Author: Corrine Wolstenholme
Langkawi, known as the jewel of Kedah, is a district and archipelago of more than 100 islands 30 km off the mainland coast of northwest Malaysia. Pulau Langkawi (Langkawi Island), popular with foreign and local tourists, is the largest of all the islands. The idyllic tropical beach at Pantai Cenang offers many water sports and there is great opportunity for hiking in order to see panoramic views or to visit the Geoforest Park.
Little known about Langkawi is that its coastlines are home to plenty of microorganisms that can be discovered on muck dives despite the reduced visibility that inevitably comes with muck diving. If you dive with Langkawi Scuba, you get a 2:1 ratio of students to instructor. Due to the shallow dive sights, the dives can be an hour long, which gives you ample time to search through the vegetation on the sea bed for hidden treasures. Frequently seen organisms include seahorses, razorfish, eels, frog fish, barracuda, and sea urchins. Muck diving offers a unique opportunity to develop skills in challenging conditions. Another way to view the marine environment around Langkawi is to take an island hopping mangrove boat tour. The boat drops people at a number of different islands so you can snorkel, swim or sunbathe to your heart’s content.
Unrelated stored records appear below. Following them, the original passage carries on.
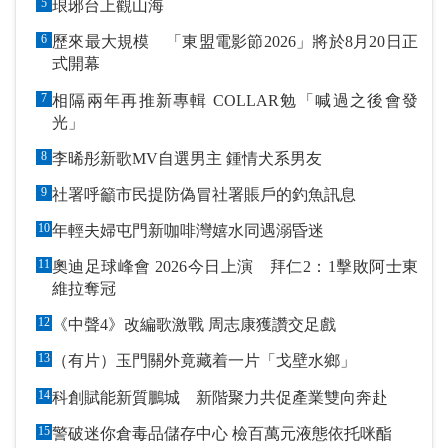
5
琅琊台上觀山海
6
歷來最大規模 「東盟電影節2026」將於8月20日正
式開幕
7
相隔兩年再推新專輯 COLLAR勉「喊過之後會發
光」
8
李晞彤新歌MV自選男主 鍾情犬系男友
9
社署呼籲市民提防偽冒社署賬戶的釣魚訊息
10
年輕夫婦屯門新咖啡灣嬉水同遇溺昏迷
11
奧迪足球峰會 2026今日上演 拜仁2：1擊敗阿士東
維拉奪冠
12
《中聲4》改編歌激戰 周志康獲讚交足戲
13
（有片）玉門關外竟藏着一片「戈壁水鄉」
14
科創賦能新質鵬城 新階聚力共促產業雙向奔赴
15
警破迷你倉毒品儲存中心 檢百萬元液態依托咪酯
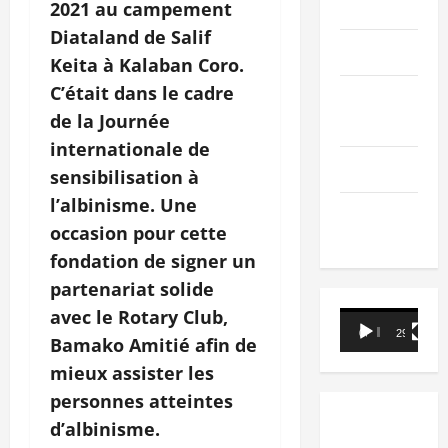
PEOPLE
2021 au campement
Diataland de Salif
Editorial
Keita à Kalaban Coro.
C’était dans le cadre
SCIENCES &
de la Journée
TECH
internationale de
Nécrologie
sensibilisation à
l’albinisme. Une
TRIBUNE
occasion pour cette
fondation de signer un
partenariat solide
avec le Rotary Club,
Lecteur
00:00
29:21
Bamako Amitié afin de
vidéo
mieux assister les
personnes atteintes
d’albinisme.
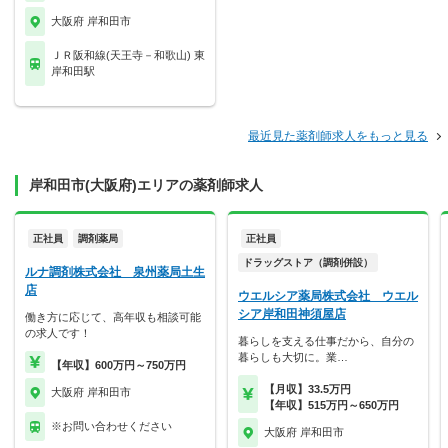
大阪府 岸和田市
ＪＲ阪和線(天王寺－和歌山) 東
岸和田駅
最近見た薬剤師求人をもっと見る
岸和田市(大阪府)エリアの薬剤師求人
正社員
調剤薬局
正社員
ドラッグストア（調剤併設）
ルナ調剤株式会社 泉州薬局土生
店
ウエルシア薬局株式会社 ウエル
シア岸和田神須屋店
働き方に応じて、高年収も相談可能
の求人です！
暮らしを支える仕事だから、自分の
暮らしも大切に。業…
【年収】600万円～750万円
【月収】33.5万円
大阪府 岸和田市
【年収】515万円～650万円
※お問い合わせください
大阪府 岸和田市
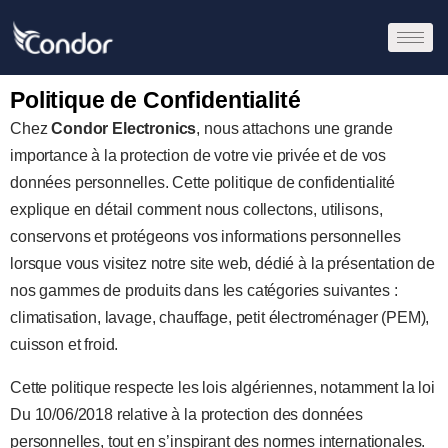
Politique de Confidentialité
Chez
Condor Electronics
, nous attachons une grande
importance à la protection de votre vie privée et de vos
données personnelles. Cette politique de confidentialité
explique en détail comment nous collectons, utilisons,
conservons et protégeons vos informations personnelles
lorsque vous visitez notre site web, dédié à la présentation de
nos gammes de produits dans les catégories suivantes :
climatisation, lavage, chauffage, petit électroménager (PEM),
cuisson et froid.
Cette politique respecte les lois algériennes, notamment la loi
Du 10/06/2018 relative à la protection des données
personnelles, tout en s’inspirant des normes internationales.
The Langkawi Sky Bridge offers views like nowhere else on the island of the coastline and surrounding Thai islands. The 2.2 km SkyCab from Teluk Burau (the Oriental Village) will take you 708 m above sea level to the top station in what is unsurprisingly one of the steepest cable cars in the world. From there, you can either walk or take the SkyGlide to the bridge where you can see the hillside flora, waterfalls and occasional wildlife found among the forest.
Waterfalls, Mountains and Sea Views
Telaga Tujuh (The Seven Wells) is said to be the best waterfall in Langkawi and offers a nice change to the coastline’s sandy beaches. It is 91 m tall and accessible from the car park at its base. At the summit of the waterfall hide a series of natural freshwater rock pools that can be accessed by a 638-step ascent through the rainforest. The views of the island from up here are intimate and special.
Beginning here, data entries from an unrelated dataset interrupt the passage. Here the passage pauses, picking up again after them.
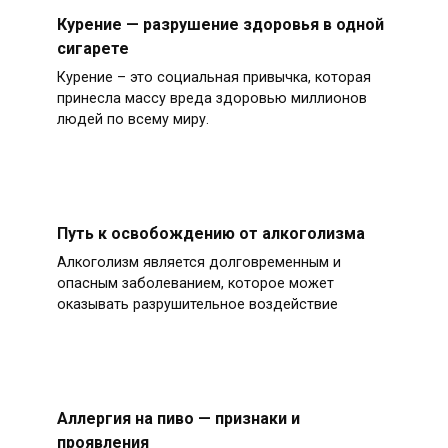
Курение — разрушение здоровья в одной
сигарете
Курение – это социальная привычка, которая
принесла массу вреда здоровью миллионов
людей по всему миру.
Путь к освобождению от алкоголизма
Алкоголизм является долговременным и
опасным заболеванием, которое может
оказывать разрушительное воздействие
Аллергия на пиво — признаки и
проявления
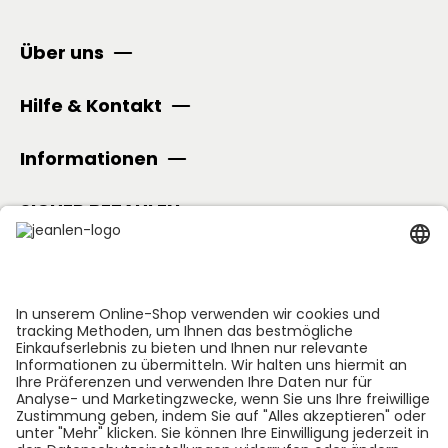
Über uns
Hilfe & Kontakt
Informationen
SICHER BEZAHLEN
Folge uns:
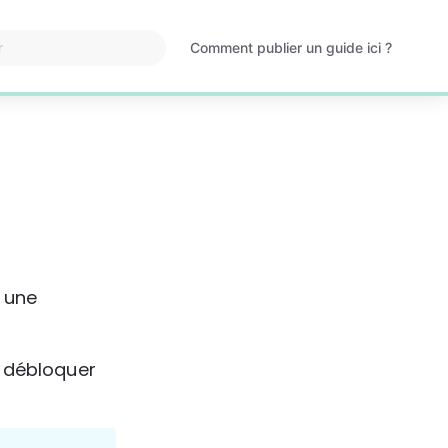
Comment publier un guide ici ?
S'ouvre
dans
un
nouvel
onglet
 une 
t débloquer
Gunung Machinchang, with an altitude of just over 700 meters, is the second highest mountain on the Island. It is part of the UNESCO World Heritage Geopark and is certainly not a hike for the fainthearted! If you do make the climb, the rewards are plentiful, with potential wildlife sightings en-route, including the white-bellied sea eagle, and 360-degree island views at the summit. The hike begins at the steps to Telaga Tujuh.
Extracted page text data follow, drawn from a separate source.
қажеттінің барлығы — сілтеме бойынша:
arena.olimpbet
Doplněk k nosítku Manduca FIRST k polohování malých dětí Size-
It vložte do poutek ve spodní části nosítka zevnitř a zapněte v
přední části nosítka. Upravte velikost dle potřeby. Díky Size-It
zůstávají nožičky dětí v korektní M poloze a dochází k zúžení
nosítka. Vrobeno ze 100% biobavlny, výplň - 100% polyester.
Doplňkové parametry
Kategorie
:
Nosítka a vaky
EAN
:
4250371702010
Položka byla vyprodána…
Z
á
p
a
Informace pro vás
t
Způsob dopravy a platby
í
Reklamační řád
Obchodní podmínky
Langkawi can be accessed by taking a ferry from either Penang, Kuala Perlis or Kuala Lumpur International Airport. The local ferries are reasonably cheap and frequent enough to suit everyone’s schedules. The best time to visit Langkawi is during the dry season from November to June when skies are reliably blue and seas good enough for snorkelling and scuba diving. Temperatures remain around 30-degrees Celsius for the majority of the dry season. Enjoy!